**EXTRACT TO READ**
=== Begin Enclosure ===

Details

Identifiers
- Latin: nuclei perihypoglossales

= Perihypoglossal nuclei =

Three groups of neurons involved in controlling eye movement

Perihypoglossal nuclei (also perihypoglossal complex, perihypoglossal nuclear complex, or satellite nuclei) are three prominent groups of neurons in the caudal medulla oblongata near the hypoglossal nucleus: the nucleus prepositus hypoglossi, intercalated nucleus, and sublingual nucleus. They are involved in controlling eye movements: they send their principal projections to the three cranial nerve nuclei controlling extrinsic eye muscles via the medial longitudinal fasciculus.

== Anatomy ==
Perihypoglossal nuclei are a group of neurons in the floor of the fourth ventricle, close to the nucleus of the hypoglossal nerve in the gray substance of the medulla oblongata, all of which contain cells with characteristics suggestive of reticular connections.

=== Afferents ===
Perihypoglossal nuclei receive afferents from the cerebral cortex, vestibular nuclei, accessory oculomotor nuclei, and paramedian pontine reticular formation.

=== Efferents ===
The nuclei project principally to all three cranial nerve nuclei controlling extrinsic eye muscles (the oculomotor (CN III), trochlear (CN IV), and abducens (CN VI) nuclei) via the MLF, with additional efferents to the cerebellum, and thalamus.

=== End Enclosure ===

**PROVIDED MATERIAL**
=== Begin Enclosure ===

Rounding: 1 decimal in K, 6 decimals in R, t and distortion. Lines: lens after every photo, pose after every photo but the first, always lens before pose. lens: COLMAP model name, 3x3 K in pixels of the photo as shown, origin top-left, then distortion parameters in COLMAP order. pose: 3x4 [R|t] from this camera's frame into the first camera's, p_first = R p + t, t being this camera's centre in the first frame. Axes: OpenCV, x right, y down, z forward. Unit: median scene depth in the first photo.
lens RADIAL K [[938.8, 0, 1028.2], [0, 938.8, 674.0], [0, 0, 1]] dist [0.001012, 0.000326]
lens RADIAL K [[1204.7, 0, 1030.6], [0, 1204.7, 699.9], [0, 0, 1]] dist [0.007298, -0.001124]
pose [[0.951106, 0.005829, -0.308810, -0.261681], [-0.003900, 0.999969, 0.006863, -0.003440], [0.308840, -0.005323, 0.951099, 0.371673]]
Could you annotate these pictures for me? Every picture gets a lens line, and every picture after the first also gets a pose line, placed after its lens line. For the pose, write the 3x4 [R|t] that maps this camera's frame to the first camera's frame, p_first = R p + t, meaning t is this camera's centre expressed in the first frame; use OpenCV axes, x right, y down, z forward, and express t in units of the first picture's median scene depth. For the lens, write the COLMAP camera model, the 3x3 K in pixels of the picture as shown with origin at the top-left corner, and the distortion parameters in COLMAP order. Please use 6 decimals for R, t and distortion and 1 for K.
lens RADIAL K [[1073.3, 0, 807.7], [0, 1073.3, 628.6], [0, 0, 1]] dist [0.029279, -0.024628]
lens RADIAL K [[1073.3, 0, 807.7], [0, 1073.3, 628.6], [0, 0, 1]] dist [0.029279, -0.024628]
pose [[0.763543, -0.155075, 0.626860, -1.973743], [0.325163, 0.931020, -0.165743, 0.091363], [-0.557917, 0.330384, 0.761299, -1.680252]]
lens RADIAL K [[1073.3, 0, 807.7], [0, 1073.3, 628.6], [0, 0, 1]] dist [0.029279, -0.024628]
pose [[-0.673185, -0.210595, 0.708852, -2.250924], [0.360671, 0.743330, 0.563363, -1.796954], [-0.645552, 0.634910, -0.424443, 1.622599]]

=== End Enclosure ===

**TASK INSTRUCTIONS**
1. From the article on the perihypoglossal nuclei, list every source from which these nuclei are stated to receive afferents.
2. Answer the following from the article on the perihypoglossal nuclei.
(a) What Latin name does it give for these nuclei?
(b) In the floor of which ventricle does it place them?
(c) Besides the cranial nerve nuclei controlling extrinsic eye muscles, to which two structures do the nuclei send additional efferents?

**SOLVED TASKS**
1.
- Cerebral cortex
- Vestibular nuclei
- Accessory oculomotor nuclei
- Paramedian pontine reticular formation

2.
(a) Nuclei perihypoglossales
(b) The fourth ventricle
(c) The cerebellum and the thalamus